We never really know why we do what we do.
Jeff emphasizes this point of thoughtless decision-making with a strenuous need for the narrator to acknowledge it. The insistence hints at something not right, but like other suspicious moments to come — when the narrator questions what he’s hearing — it passes, seeming unimportant. “Stick with me,” Jeff will say in an ominous refrain, avoiding answers.
Employed as the new gallery receptionist, Jeff greets visitors and patiently addresses gallery postcards. He bides his time in hopes of catching glimpses of Francis in action. He meets Chloe, Francis’s daughter at a gallery opening, and they become a couple. Francis sees potential in Jeff and introduces him to gallery artists and collectors. He still doesn’t recognize him, but that no longer seems to matter to Jeff as much as knowing how the near-death experience affected Francis. Deeper and deeper Jeff becomes involved in the Francis Arsenault world of art and family. He realizes Francis would be experiencing none of it had he, Jeff Cook, not granted him new life. He tells his listener:
… it was impossible for me to look at anything Francis-related and not feel that I was at least partially responsible for it. …It started to sink in that I’d accomplished something. But what, exactly, remained to be seen.
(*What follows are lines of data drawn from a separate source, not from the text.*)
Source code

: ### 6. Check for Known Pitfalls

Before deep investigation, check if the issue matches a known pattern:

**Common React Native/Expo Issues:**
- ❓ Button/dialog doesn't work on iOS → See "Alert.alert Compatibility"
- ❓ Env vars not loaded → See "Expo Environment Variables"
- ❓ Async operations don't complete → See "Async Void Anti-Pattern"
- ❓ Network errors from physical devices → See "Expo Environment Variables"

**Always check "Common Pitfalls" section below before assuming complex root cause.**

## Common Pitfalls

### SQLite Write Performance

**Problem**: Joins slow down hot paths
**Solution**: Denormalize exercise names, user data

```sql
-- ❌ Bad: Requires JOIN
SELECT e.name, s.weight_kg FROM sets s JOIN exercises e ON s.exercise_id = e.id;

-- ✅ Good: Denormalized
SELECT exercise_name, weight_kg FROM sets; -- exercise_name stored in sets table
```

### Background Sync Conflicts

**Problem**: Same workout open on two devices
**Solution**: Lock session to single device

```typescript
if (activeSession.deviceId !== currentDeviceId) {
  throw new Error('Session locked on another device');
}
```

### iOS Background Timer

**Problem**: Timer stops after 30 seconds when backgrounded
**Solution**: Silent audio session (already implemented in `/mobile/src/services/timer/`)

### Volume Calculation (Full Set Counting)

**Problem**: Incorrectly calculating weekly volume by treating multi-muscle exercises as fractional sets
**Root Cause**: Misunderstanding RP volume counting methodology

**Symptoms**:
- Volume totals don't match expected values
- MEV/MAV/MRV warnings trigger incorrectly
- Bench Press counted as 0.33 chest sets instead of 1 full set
What’s brilliant about this novel is the uncertainty twined in the story at the airport with the one 20 years before, each playing with a theme of deception and manipulation. There’s the adult Jeff, so elegantly dressed, generous in his appeal, but does he have motive with the narrator? And there’s the much younger Jeff struggling to comprehend what saving a life means. Or was he ambitiously calculating?
Right up to the startling last page, we’re intensely engaged, curious, darkly unsettled, and, like the narrator, waiting to find out how Jeff Cook’s story will end. It’s masterful storytelling.
Mouth to Mouth by Antoine Wilson is published by Avid Reader Press, an imprint of Simon and Schuster. A version of this review aired on NPR member station WOSU 89.7 FM, broadcasting throughout central Ohio.